An impressive set of medals awarded to the official historian of the Gallipoli campaign has sold at auction for £30,000.
Brigadier-General Cecil Faber Aspinall-Oglander, C.B., C.M.G., D.S.O. is remembered as one of Sir Ian Hamilton’s most trusted aides during the campaign, and his actions saw him mentioned in despatches over a dozen times.
The group included the following: The Most Honourable Order of the Bath, Companion’s neck badge (military), silver-gilt and enamelled; The Most Distinguished Order of St. Michael and St. George, Companion’s neck badge, silver-gilt and enamelled; Distinguished Service Order, G.V.R.; Ashanti Medal 1900, no clasp (Lieut. C.F. ASPINALL R. Muns. Fus.), engraved; Queen’s South Africa Medal 1899-1902, 2nd type, 4 clasps: Cape Colony, Orange Free State, South Africa 1901, South Africa 1902 (Lieut. C.F. ASPINALL, R. Muns: Fus:), engraved; India General Service Medal 1908-35, 1 clasp: North West Frontier 1908 (Lieut. C.F. Aspinall, 1st Rl. M. Fus.); 1914-15 Star (CAPT. C.F. ASPINALL. R. MUNS. FUS.); British War and Victory Medals (BRIG. GEN. C.F. ASPINALL.); Delhi Durbar Medal 1911, silver (CAPT. C.F. ASPINALL ROYAL MUNSTER FUSILIERS) privately engraved; France: Legion of Honour, Officer’s breast badge, gilt and enamelled; Siam: Order of the White Elephant, 1st type, Second Class set of insignia, comprising neck badge and breast star.
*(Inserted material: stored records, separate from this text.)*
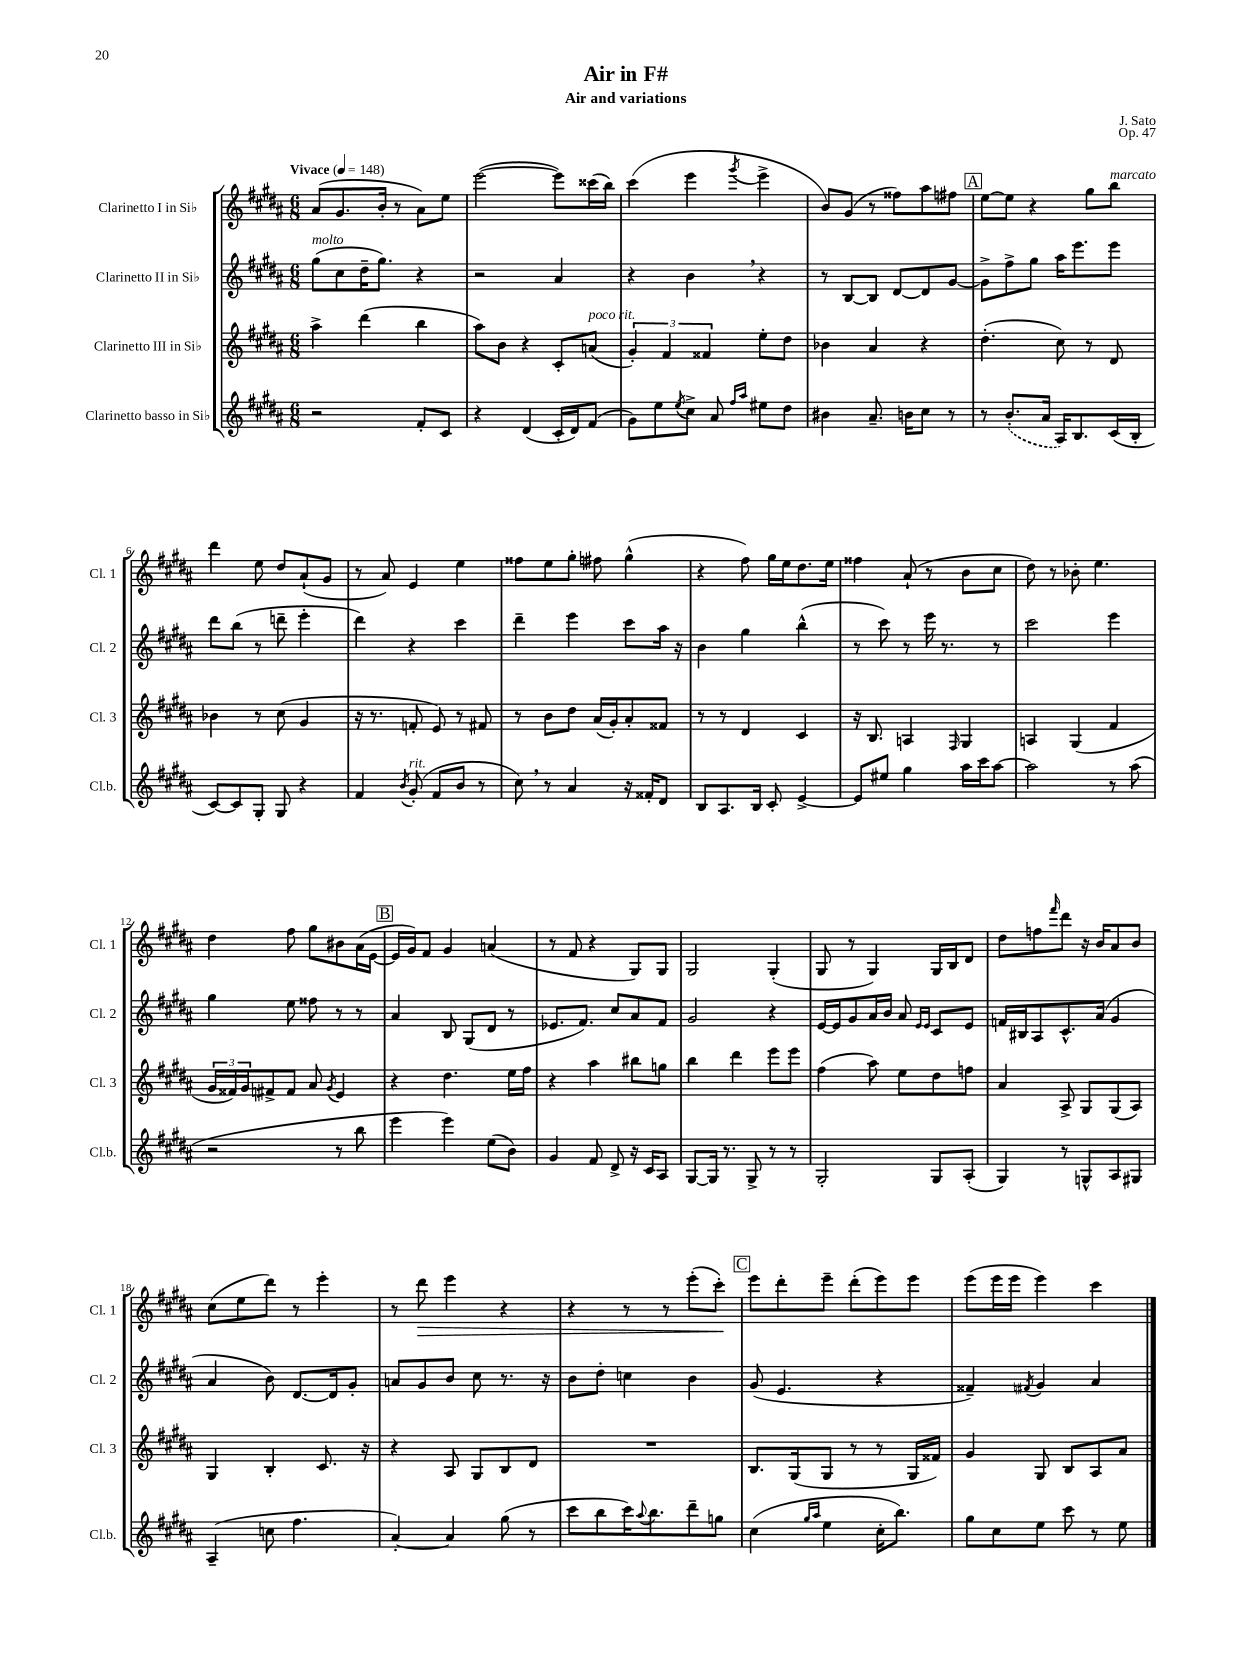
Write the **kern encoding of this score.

**kern	**kern	**kern	**kern
*staff4	*staff3	*staff2	*staff1
*clefG2	*clefG2	*clefG2	*clefG2
*k[f#c#g#d#a#]	*k[f#c#g#d#a#]	*k[f#c#g#d#a#]	*k[f#c#g#d#a#]
*M6/8	*M6/8	*M6/8	*M6/8
*MM148	*MM148	*MM148	*MM148
2r	4aa#^	(8gg#	(8a#
.	.	8cc#	8.g#
.	(4ddd#	16dd#~	.
.	.	8.gg#)	16b'
.	.	.	8r
8f#'	4bb	4r	8a#)
8c#	.	.	8ee
=	=	=	=
4r	8aa#)	2r	([2eee
.	8b	.	.
(4d#	4r	.	.
16c#'	8c#'	4a#	8eee])
16d#)	.	.	.
(8f#	(8a	.	(16ccc##
.	.	.	16bb)
=	=	=	=
8g#)	6g#')	4r	(4ccc#
8ee	.	.	.
.	6f#	.	.
8qee	.	.	.
8cc#^	.	4b	4eee
.	6f##	.	.
8a#	.	.	.
16qqff#	.	.	.
16qqaa#	.	.	8qggg#
8ee#	8ee'	4r	4eee^
8dd#	8dd#	.	.
=	=	=	=
4b#	4b-	8r	8b)
.	.	[8B	(8g#
8.a#~	4a#	8B]	8r
.	.	[8d#	8ff##)
16b	.	.	.
8cc#	4r	8d#]	8aa#
8r	.	[8g#	8ff#
=	=	=	=
8r	(4.dd#'	8g#^]	[8ee
(8.b'	.	8ff#^	8ee]
.	.	8gg#	4r
16a#	.	.	.
16A#)	8cc#)	16aa#	.
8.B	.	8.eee	.
.	8r	.	8gg#
(16c#	8d#	8eee	8bb
16B'	.	.	.
=	=	=	=
[8c#)	4b-	8ddd#	4ddd#
8c#]	.	(8bb	.
8G#'	8r	8r	8ee
8G#	(8cc#	8ddd~	8dd#
4r	4g#	4eee'	(8a#`
.	.	.	8g#
=	=	=	=
4f#	16r	4ddd#)	8r
.	8.r	.	.
.	.	.	8a#)
8qb	.	.	.
(8g#'	8f'	4r	4e
8f#	8e)	.	.
8b	8r	4ccc#	4ee
8r	8f#	.	.
=	=	=	=
8cc#)	8r	4ddd#~	8ff##
8r	8b	.	8ee
4a#	8dd#	4eee	8gg#'
.	(16a#	.	8ff#
.	16g#')	.	.
16r	8a#'	8ccc#	(4gg#^^
16f##'	.	.	.
8d#	8f##	16aa#	.
.	.	16r	.
=	=	=	=
8B	8r	4b	4r
8.A#	8r	.	.
.	4d#	4gg#	8ff#)
16B	.	.	.
8c#'	.	.	16gg#
.	.	.	16ee
[4e^	4c#	(4bb^^	8.dd#
.	.	.	16ee
=	=	=	=
8e]	16r	8r	4ff##
.	8.B	.	.
8ee#	.	8ccc#)	.
4gg#	4A	8r	(8a#`
.	.	16eee	8r
.	.	8.r	.
.	16qqF#	.	.
16aa#	4G#	.	8b
16ccc#	.	.	.
[8aa#	.	8r	8cc#
=	=	=	=
2aa#]	4A	2ccc#	8dd#)
.	.	.	8r
.	(4G#	.	8b-'
.	.	.	4.ee
8r	4f#	4eee	.
(8aa#	.	.	.
=	=	=	=
2r	24g#	4gg#	4dd#
.	24f##)	.	.
.	24g#	.	.
.	8f#^	.	.
.	8f#	8ee	8ff#
.	8a#	8ff##	8gg#
.	8qg#	.	.
8r	4e	8r	8b#
8bb	.	8r	(16a#
.	.	.	[16e
=	=	=	=
4eee	4r	4a#	16e]
.	.	.	16g#)
.	.	.	8f#
4eee)	4.dd#	8B	4g#
.	.	(8G#	.
(8ee	.	8d#	(4a
8b)	16ee	8r	.
.	16ff#	.	.
=	=	=	=
4g#	4r	8.e-	8r
.	.	.	8f#
.	.	8.f#)	.
8f#	4aa#	.	4r
8d#^	.	8cc#	.
16r	8bb#	8a#	8G#)
16c#	.	.	.
8A#	8gg	8f#	8G#
=	=	=	=
[8G#	4bb	2g#	2G#
16G#]	.	.	.
8.r	.	.	.
.	4ddd#	.	.
8G#^	.	.	.
8r	8eee	4r	(4G#'
8r	8eee	.	.
=	=	=	=
2G#'	(4ff#	[16e	8G#
.	.	16e]	.
.	.	8g#	8r
.	8aa#)	16a#	4G#)
.	.	16b	.
.	8ee	8a#	.
.	.	16qqe	.
.	.	16qqe	.
8G#	8dd#	8c#	16G#
.	.	.	16B
(8A#'	8ff	8e	8d#
=	=	=	=
4G#)	4a#	16f	8dd#
.	.	16B#	.
.	.	8A#	8ff
.	.	.	16qqfff#
8r	8A#^	8.c#^^	8ddd#
8G^^	8G#	.	16r
.	.	(16a#	16b
8A#	(8G#	4g#	8a#
8G#	8A#)	.	8b
=	=	=	=
(4A#~	4G#	4a#	(8cc#
.	.	.	8ee
8cc	4B'	8b)	8ddd#)
4.ff#	.	[8.d#	8r
.	8.c#	.	4eee'
.	.	16d#]	.
.	.	8g#'	.
.	16r	.	.
=	=	=	=
[4a#')	4r	8a	8r
.	.	8g#	8ddd#
4a#]	8A#	8b	4eee
.	8G#	8cc#	.
(8gg#	8B	8.r	4r
8r	8d#	.	.
.	.	16r	.
=	=	=	=
8ccc#	2.r	8b	4r
8bb	.	8dd#'	.
16ccc#)	.	4cc	8r
8qqaa#	.	.	.
8.bb	.	.	.
.	.	.	8r
8ddd#~	.	4b	(8eee'
8gg	.	.	8ccc#')
=	=	=	=
(4cc#	8.B	(8g#	8eee
.	.	4.e	8ddd#'
.	(16G#	.	.
16qqgg#	.	.	.
16qqaa#	.	.	.
4ee	8G#	.	8eee~
.	8r	.	(8ddd#'
16cc#'	8r	4r	8eee)
8.bb)	.	.	.
.	16G#	.	8eee
.	16f##)	.	.
=	=	=	=
8gg#	4g#	4f##~)	(8eee
8cc#	.	.	16eee
.	.	.	16eee
.	.	8qf#	.
8ee	8G#	4g#	4eee)
8ccc#	8B	.	.
8r	8A#	4a#	4ccc#
8ee	8a#	.	.
==	==	==	==
*-	*-	*-	*-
Born in Derbyshire in 1878, Cecil Faber Aspinall entered the army via commissions in the Volunteers and the Militia, and saw active service in West Africa in 1900 when wars in South Africa and China left the military short of able officers to deal with disturbances in other parts of the Empire. His actions in the suppression of the Ashanti uprising led to his first mention in despatches. He served subsequently in the Boer War, and travelled to India at its conclusion where he earned a place on the course at the Indian Staff College.
Returning to England in 1913, he was posted to the War Office. Having been chosen as Second in Command of the newly formed Welsh Guards, in March 1915 he was abruptly reassigned to the staff of Sir Ian Hamilton’s Mediterranean Expeditionary Force, tasked with the securing passage of the Dardanelles following the realisation that this could only be accomplished using land forces. Hamilton’s diaries of this time show from the outset that Aspinall was not only trusted by his superior officer, but also by the men who served under him, who Hamilton records as following him faithfully, often despite severe injury. His time during this campaign drew significant attention to his leadership capabilities, and in 1916 he was appointed Chief Staff Officer of the 63rd (Royal Naval) Division, involved in the final phase of the Somme operations.
In November 1917, Aspinall moved up to be Brigadier-General General Staff of VIII Corps and would remain in this role for the remainder of the war.
He retired from the army in 1920, marrying Joan Oglander in 1927 and settling on the Isle of Wight, at his wife’s family estate of Nunwell. During the Second World War he raised and commanded the 20th (East Wight) Battalion, Hampshire Home Guard. He died at Nunwell in 1959.
Brigadier General Aspinall-Oglander’s orders, decorations and medals, awarded over a 15 year period, are not only a rare combination (unique, in fact, to his regiment) that includes many prestigious awards; but are further distinguished by having been worn by a truly remarkable soldier and officer. Interest online and in the saleroom was soon left standing by a persistent and ultimately successful telephone bidder from the UK.
The sale also included a South Atlantic Medal awarded to Lance Corporal Jeremy “Rocky” Rowe for his services during the Falklands campaign (lot 514), which sold for £2,375, and the Battle of Omdurman Group of six medals to Arthur Westwood (lot 515), which sold for £10,625.
* Prices quoted include buyer's premium at 25%.